Higher order derivatives/ automatic differentiation

Thanks @tomaklutfu, I realize that the \lambda's I’ve initialised are not the best ones and it does zero out everything. However, I tried it with other values as well and as much as I do not claim about finding the right balance, somehow the ansatz solution u(t=0)+ (t-0) u_{NN}(t) also does not work very well. I had looked at the the thread you mentioned prior to posting my question and could not find much help with that. My bigger concern, however, was that even with the first order derivative, ForwardDiff.derivative() is messing up with the gradients which somewhat goes beyond my understanding. Here’s a MWE for a simpler version where I try to solve for u'(t)= -kt with u(0)= 100:

using Flux, Plots, BenchmarkTools, ProgressMeter
k= 2.;
f(t)= -k*t;

u0= 100;

u_NN= Chain(t->[t],
    Dense(1, 15, tanh),
    Dense(15, 25, tanh),
    Dense(25, 15, tanh),
    Dense(15,1),
    first
)

tgrid= sort(rand(100) .*10.);
ϵ= eps(Float64)* 1e10;

# gradients ()

du_NN2(t)= ForwardDiff.derivative((t)-> u_NN(t), t);
du_NN(t)= sum(gradient((t)-> u_NN(t), t)); # found somewhere about using sum instead of to circumvent the get_index() problem
du_NN3(t)= (u_NN(t+ ϵ)- u_NN(t- ϵ))/ 2ϵ
@show du_NN2(0.5) 
@show du_NN3(0.5)

loss_ODE()= Flux.mse(f.(tgrid), du_NN3.(tgrid));
loss_BC()= abs2(u_NN(0.)- u0)

loss()= loss_ODE()+ 0.001* loss_BC();

opt= Adam(0.01);
ps= Flux.params(u_NN)

epochs = 5000;
lsi= loss()
losses= [lsi];
ProgressMeter.ijulia_behavior(:clear)
p=Progress(epochs)
for i in 1:epochs
    tgrid= sort(rand(50) .*10.);
    gs= gradient(loss, ps);
    Flux.Optimise.update!(opt, ps, gs);
    lsi= loss();
    push!(losses, lsi)
    ProgressMeter.next!(p; showvalues = [(:epoch,i),
            (:train_loss,lsi), 
            (:grad_norm, norm(gs, 2))])
end

# plot(losses)

xg2= 0:0.01:10;
plot(xg2, u_NN.(xg2), label= "NN soln")
plot!(xg2, -λ/2 .*xg2.^2 .+ u0, label= "analytical soln")
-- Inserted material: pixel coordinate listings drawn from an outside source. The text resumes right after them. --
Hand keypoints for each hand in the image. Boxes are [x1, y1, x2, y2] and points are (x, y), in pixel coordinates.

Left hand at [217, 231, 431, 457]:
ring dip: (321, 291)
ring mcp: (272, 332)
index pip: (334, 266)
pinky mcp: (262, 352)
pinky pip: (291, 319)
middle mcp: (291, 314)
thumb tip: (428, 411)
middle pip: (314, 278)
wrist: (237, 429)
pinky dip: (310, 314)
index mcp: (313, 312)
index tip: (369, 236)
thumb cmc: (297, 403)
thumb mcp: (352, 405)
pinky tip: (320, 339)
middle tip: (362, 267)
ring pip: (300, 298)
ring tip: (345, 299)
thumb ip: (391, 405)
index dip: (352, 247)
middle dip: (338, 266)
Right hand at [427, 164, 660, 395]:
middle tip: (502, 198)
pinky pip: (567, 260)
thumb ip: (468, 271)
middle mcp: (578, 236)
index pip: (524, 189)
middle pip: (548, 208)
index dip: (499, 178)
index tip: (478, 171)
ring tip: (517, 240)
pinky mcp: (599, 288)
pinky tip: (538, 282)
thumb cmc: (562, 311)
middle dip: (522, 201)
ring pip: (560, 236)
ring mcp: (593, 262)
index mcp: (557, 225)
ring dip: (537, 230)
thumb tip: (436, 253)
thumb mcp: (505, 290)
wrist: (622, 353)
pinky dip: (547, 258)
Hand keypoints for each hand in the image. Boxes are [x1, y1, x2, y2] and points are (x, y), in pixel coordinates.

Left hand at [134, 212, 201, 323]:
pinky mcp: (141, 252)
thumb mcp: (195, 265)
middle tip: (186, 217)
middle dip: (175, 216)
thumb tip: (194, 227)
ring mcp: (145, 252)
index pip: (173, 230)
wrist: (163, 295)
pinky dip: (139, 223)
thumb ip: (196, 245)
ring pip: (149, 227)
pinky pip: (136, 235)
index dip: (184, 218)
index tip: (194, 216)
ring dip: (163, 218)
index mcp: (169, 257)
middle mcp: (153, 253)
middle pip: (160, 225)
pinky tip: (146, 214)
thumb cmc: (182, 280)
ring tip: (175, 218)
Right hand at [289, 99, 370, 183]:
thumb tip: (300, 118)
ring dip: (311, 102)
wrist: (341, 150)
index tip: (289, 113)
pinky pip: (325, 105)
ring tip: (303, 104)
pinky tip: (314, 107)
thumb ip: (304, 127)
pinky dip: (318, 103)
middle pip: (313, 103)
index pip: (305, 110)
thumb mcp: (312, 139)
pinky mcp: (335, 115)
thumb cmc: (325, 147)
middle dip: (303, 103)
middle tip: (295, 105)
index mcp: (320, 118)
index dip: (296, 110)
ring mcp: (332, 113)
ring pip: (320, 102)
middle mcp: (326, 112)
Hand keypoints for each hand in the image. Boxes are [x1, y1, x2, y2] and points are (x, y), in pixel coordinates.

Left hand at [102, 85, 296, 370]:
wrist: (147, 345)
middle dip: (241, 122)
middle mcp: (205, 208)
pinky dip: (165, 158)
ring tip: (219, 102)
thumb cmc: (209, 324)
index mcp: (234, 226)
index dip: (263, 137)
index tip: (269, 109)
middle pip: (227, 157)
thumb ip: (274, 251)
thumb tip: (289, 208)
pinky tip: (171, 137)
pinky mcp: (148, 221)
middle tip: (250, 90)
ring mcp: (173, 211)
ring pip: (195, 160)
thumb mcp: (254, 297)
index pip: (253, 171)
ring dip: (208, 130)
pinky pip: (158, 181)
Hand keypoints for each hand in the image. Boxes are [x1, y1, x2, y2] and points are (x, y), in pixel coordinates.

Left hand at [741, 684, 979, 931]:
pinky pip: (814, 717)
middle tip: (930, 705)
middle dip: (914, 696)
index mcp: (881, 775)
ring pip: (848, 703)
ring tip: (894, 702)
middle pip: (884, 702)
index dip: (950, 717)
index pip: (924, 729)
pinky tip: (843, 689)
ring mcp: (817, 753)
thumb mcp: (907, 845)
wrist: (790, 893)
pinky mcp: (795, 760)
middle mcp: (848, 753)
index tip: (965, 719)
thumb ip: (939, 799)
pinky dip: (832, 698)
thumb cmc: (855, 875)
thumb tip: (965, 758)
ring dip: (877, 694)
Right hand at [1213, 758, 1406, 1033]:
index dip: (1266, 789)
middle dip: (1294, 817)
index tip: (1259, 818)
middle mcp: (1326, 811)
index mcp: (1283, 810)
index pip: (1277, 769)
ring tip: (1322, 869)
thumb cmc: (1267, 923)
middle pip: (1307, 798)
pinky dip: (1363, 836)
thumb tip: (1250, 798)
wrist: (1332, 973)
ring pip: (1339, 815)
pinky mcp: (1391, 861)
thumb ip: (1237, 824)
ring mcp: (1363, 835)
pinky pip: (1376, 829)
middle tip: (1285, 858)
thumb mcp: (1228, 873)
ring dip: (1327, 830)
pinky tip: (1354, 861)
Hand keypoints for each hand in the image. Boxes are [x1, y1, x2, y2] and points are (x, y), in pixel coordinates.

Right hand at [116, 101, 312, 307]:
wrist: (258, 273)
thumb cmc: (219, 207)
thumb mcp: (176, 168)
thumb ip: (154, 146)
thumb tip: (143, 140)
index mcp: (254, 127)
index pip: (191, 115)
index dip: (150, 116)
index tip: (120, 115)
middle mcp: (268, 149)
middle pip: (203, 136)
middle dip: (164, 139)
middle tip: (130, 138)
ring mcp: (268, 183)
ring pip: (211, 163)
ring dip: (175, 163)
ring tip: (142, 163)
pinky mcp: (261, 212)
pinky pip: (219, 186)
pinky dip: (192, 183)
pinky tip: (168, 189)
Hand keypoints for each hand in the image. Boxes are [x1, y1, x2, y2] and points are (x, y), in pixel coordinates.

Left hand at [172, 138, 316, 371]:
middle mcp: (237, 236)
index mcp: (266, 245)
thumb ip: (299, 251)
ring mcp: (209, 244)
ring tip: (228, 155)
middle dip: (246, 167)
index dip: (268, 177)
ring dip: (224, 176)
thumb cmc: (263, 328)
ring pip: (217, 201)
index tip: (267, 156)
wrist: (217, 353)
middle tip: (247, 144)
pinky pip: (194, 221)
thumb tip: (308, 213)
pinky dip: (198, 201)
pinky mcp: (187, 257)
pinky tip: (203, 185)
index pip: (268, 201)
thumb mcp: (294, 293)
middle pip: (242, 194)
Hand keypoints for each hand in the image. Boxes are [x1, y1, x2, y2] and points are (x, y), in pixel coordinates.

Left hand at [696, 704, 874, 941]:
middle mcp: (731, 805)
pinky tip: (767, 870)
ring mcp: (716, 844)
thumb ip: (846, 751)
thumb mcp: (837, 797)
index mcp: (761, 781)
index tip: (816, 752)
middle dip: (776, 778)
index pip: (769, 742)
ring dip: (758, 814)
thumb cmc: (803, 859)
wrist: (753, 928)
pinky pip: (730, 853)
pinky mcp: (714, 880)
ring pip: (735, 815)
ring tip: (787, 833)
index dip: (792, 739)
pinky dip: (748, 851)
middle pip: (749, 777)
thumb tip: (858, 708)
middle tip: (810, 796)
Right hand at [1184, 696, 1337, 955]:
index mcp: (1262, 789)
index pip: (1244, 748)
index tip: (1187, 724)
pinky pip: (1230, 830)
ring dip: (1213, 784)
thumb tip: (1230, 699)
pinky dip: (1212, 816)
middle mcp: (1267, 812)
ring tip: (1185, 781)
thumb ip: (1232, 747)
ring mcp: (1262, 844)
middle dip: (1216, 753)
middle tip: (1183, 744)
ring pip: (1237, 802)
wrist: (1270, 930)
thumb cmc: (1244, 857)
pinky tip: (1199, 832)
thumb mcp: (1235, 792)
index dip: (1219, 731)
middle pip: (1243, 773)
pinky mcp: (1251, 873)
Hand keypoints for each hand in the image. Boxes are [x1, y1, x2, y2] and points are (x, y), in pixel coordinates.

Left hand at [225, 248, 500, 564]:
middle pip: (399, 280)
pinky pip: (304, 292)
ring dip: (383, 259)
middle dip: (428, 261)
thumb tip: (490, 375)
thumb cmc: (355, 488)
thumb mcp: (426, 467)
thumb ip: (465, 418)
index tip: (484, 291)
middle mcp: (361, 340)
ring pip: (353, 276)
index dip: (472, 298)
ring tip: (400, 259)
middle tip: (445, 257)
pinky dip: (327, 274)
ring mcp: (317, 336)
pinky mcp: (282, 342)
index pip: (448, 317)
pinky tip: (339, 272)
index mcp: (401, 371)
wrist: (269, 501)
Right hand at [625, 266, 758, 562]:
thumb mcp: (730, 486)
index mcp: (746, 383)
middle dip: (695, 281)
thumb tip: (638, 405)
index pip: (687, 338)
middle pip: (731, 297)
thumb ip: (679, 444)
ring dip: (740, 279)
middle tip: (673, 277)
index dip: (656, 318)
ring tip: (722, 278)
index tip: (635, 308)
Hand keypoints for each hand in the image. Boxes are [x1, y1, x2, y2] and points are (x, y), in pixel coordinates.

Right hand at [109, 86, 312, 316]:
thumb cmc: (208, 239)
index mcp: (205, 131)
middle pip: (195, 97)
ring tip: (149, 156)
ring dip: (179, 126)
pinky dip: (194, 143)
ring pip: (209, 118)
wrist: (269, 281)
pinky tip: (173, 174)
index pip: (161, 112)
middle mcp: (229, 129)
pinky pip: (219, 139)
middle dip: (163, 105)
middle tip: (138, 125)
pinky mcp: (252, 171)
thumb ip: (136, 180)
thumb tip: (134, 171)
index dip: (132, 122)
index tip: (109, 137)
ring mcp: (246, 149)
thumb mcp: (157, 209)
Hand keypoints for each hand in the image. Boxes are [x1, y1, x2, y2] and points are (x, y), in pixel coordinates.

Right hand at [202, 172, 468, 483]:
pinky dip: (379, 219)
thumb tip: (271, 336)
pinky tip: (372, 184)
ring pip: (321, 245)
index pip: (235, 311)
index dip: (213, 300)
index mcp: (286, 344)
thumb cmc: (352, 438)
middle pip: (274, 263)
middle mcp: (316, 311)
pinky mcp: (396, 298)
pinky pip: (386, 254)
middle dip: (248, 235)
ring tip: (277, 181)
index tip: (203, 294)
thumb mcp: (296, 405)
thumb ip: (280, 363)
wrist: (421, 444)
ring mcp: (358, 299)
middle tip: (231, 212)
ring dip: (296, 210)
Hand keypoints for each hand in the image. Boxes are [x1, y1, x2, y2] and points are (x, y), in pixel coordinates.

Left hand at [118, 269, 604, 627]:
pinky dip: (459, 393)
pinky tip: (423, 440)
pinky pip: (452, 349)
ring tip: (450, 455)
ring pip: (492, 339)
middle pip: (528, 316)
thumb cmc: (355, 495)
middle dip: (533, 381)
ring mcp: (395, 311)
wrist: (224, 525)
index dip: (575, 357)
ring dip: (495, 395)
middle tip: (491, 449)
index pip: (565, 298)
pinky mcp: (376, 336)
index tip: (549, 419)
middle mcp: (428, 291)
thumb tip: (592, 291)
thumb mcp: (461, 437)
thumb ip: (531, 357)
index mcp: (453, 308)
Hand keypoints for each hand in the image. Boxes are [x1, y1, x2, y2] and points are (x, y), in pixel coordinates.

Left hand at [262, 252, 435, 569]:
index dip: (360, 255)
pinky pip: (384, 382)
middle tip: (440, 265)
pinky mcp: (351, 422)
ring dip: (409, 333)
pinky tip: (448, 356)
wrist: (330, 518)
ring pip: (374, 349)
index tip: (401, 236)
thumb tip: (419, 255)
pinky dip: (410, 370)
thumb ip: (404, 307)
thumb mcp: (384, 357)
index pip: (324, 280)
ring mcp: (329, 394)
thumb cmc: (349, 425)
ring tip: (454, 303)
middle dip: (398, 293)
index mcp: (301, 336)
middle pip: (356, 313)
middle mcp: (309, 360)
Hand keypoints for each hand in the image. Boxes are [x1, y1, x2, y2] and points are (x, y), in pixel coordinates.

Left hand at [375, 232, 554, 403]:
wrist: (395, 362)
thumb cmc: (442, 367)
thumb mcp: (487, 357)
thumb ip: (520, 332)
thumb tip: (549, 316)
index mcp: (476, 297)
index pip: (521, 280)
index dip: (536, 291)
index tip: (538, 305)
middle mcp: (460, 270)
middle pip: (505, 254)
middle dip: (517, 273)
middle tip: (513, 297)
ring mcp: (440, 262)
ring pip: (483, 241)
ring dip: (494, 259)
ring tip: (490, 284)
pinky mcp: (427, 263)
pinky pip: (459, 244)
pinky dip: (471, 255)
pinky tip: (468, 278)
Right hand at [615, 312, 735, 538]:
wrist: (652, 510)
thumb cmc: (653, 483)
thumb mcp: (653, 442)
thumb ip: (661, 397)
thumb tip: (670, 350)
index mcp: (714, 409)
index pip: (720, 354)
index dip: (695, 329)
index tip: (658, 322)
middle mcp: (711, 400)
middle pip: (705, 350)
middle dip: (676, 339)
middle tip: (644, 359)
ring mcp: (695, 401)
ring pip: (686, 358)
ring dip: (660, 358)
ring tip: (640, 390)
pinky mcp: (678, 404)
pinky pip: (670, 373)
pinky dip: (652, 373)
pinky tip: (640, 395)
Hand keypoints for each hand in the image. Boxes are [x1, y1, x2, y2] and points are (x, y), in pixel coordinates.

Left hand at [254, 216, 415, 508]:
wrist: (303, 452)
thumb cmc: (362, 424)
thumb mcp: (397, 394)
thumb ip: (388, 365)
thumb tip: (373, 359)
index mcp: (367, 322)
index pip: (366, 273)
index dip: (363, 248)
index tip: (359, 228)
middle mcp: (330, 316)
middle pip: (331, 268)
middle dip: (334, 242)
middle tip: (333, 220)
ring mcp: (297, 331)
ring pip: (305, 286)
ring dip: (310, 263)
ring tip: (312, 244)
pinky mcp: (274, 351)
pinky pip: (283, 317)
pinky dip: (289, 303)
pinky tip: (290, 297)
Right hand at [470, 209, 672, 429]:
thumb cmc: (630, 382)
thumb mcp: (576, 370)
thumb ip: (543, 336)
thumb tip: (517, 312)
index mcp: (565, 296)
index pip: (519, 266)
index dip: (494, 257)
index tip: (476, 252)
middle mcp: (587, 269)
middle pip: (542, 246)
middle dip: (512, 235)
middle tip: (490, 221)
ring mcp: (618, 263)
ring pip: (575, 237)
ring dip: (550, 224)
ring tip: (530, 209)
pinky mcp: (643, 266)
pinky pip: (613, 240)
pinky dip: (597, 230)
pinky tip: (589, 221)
This does not converge well when I use the ForwardDiff gradient
loss_ODE()= Flux.mse(f.(tgrid), du_NN2.(tgrid));
The gradients computed by numerical diff and ForwardDiff come out pretty close but the latter somehow messes with Flux gradients required for training the NN. One can easily collect the norm of gradients from the two gradient implementations and see this is the case.